(Beginning of GIVEN ENTRIES)

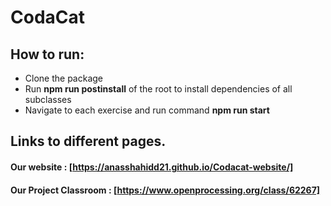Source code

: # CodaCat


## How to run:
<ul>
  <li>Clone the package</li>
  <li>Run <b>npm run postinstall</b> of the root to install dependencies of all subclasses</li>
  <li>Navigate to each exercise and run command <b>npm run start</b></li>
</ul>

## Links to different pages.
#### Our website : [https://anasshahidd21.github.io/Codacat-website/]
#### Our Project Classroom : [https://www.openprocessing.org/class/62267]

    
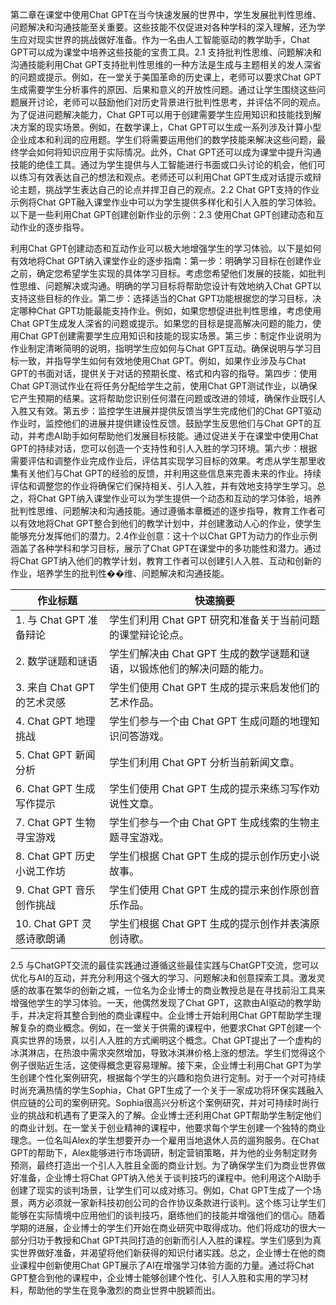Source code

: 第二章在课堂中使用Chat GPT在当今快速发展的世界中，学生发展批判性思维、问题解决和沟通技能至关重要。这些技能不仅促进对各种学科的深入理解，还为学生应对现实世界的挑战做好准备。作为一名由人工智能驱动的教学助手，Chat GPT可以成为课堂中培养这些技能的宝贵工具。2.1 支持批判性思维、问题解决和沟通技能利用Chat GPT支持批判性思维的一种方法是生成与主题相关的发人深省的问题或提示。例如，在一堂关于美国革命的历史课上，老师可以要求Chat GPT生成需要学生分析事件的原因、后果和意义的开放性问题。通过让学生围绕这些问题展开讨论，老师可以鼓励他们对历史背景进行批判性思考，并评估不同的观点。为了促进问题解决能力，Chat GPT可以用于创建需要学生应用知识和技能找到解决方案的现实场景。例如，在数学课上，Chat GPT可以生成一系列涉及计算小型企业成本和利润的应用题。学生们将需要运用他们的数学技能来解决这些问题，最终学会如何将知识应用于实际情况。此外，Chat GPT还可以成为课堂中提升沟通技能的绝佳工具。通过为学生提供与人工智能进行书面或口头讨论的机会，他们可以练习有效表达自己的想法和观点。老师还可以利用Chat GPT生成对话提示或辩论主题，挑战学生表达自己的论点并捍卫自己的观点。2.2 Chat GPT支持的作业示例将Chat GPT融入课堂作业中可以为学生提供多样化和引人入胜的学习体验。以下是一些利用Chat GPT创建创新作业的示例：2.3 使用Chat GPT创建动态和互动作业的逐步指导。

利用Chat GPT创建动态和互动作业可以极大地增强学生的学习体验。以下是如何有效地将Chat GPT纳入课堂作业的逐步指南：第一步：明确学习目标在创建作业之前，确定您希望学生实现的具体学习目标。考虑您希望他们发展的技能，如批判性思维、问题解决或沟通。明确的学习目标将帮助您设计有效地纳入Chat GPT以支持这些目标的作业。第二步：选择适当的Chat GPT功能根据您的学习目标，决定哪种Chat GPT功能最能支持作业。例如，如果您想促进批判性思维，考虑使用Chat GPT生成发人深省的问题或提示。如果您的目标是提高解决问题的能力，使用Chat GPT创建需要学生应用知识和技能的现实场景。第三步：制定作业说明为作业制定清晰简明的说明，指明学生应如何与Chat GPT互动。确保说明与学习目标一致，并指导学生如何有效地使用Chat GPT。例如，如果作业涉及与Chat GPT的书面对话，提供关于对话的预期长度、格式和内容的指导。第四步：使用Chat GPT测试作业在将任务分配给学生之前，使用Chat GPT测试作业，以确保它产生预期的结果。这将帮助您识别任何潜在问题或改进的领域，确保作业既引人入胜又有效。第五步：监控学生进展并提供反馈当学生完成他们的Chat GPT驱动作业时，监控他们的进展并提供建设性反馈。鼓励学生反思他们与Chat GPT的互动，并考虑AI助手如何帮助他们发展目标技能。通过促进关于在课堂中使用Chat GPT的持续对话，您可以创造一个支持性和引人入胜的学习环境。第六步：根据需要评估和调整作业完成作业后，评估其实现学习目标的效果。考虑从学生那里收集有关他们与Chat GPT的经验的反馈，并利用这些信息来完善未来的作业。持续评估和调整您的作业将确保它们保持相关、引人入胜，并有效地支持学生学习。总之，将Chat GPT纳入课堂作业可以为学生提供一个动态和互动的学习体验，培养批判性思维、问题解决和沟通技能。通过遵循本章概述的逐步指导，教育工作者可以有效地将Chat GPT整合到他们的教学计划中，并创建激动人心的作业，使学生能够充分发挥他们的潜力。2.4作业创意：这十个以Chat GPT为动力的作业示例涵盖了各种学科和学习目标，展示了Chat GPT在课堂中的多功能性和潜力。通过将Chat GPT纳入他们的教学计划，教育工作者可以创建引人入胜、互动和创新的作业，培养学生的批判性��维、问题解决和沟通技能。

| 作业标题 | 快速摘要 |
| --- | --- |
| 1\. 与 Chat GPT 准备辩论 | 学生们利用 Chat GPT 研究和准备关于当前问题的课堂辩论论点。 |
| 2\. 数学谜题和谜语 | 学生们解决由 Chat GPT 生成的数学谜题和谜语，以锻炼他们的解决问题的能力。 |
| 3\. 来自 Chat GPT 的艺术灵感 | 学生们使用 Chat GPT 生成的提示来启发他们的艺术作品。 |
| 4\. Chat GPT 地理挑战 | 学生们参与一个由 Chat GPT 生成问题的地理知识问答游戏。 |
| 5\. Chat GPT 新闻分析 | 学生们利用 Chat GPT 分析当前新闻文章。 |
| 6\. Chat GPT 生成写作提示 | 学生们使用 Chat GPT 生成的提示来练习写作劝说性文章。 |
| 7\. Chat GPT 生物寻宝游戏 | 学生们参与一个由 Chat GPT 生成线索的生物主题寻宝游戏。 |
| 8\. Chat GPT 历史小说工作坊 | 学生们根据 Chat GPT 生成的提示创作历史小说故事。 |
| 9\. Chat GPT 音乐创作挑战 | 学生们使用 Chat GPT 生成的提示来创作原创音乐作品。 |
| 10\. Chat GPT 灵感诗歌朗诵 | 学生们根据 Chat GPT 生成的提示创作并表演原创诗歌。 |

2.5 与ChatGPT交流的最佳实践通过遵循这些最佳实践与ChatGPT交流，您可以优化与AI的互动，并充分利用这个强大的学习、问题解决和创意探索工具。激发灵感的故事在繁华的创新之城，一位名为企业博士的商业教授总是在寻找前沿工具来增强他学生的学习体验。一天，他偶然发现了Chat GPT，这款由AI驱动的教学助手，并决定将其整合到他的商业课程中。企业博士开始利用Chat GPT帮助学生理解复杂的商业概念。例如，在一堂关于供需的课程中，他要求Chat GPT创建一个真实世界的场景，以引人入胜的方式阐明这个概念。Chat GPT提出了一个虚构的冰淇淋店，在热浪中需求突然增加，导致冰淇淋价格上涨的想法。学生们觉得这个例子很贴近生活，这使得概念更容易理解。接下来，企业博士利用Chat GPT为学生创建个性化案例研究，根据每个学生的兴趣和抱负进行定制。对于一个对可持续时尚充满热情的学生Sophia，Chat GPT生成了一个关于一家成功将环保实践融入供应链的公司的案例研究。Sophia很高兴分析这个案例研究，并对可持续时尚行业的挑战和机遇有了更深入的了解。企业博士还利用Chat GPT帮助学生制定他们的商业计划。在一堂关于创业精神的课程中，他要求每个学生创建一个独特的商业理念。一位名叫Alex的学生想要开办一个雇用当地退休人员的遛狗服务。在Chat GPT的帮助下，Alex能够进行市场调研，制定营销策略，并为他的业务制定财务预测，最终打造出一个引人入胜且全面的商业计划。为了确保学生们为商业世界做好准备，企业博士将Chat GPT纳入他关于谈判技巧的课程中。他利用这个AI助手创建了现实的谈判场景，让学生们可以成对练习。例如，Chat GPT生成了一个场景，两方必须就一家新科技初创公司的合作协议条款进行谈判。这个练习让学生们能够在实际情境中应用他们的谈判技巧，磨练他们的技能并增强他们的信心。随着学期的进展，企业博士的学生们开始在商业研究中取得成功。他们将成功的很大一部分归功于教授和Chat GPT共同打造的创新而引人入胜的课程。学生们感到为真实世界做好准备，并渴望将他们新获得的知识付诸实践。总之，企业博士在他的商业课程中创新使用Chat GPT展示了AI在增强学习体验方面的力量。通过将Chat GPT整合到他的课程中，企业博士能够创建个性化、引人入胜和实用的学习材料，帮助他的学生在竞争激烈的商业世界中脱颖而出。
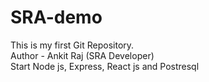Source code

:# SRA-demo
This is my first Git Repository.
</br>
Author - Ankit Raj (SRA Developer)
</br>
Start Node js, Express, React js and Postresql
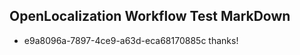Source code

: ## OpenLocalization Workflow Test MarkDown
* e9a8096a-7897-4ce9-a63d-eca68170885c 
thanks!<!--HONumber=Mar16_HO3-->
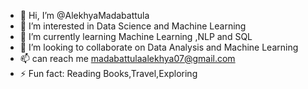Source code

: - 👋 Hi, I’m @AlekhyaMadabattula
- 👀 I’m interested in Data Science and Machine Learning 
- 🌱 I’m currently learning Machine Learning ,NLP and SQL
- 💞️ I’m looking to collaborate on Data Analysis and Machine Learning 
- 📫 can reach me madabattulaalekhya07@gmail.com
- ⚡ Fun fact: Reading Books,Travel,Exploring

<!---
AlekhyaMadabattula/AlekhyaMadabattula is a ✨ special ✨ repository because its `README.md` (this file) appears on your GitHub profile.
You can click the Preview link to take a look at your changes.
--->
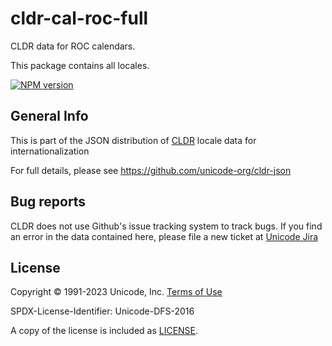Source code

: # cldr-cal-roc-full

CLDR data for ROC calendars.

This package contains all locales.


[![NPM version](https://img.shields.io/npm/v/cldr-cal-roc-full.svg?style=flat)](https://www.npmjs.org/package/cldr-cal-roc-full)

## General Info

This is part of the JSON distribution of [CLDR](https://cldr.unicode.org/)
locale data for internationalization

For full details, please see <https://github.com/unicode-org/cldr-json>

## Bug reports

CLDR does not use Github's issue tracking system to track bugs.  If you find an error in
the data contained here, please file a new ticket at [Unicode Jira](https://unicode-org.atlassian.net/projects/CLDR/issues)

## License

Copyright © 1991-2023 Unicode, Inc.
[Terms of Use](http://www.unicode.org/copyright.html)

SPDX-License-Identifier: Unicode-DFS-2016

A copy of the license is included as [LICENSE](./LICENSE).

(End of GIVEN ENTRIES)

» **WHAT THE EXERCISE ASKS**
Your answer should be one number: how many lines in the material hold the word "Machine".

» **OUTPUT**
3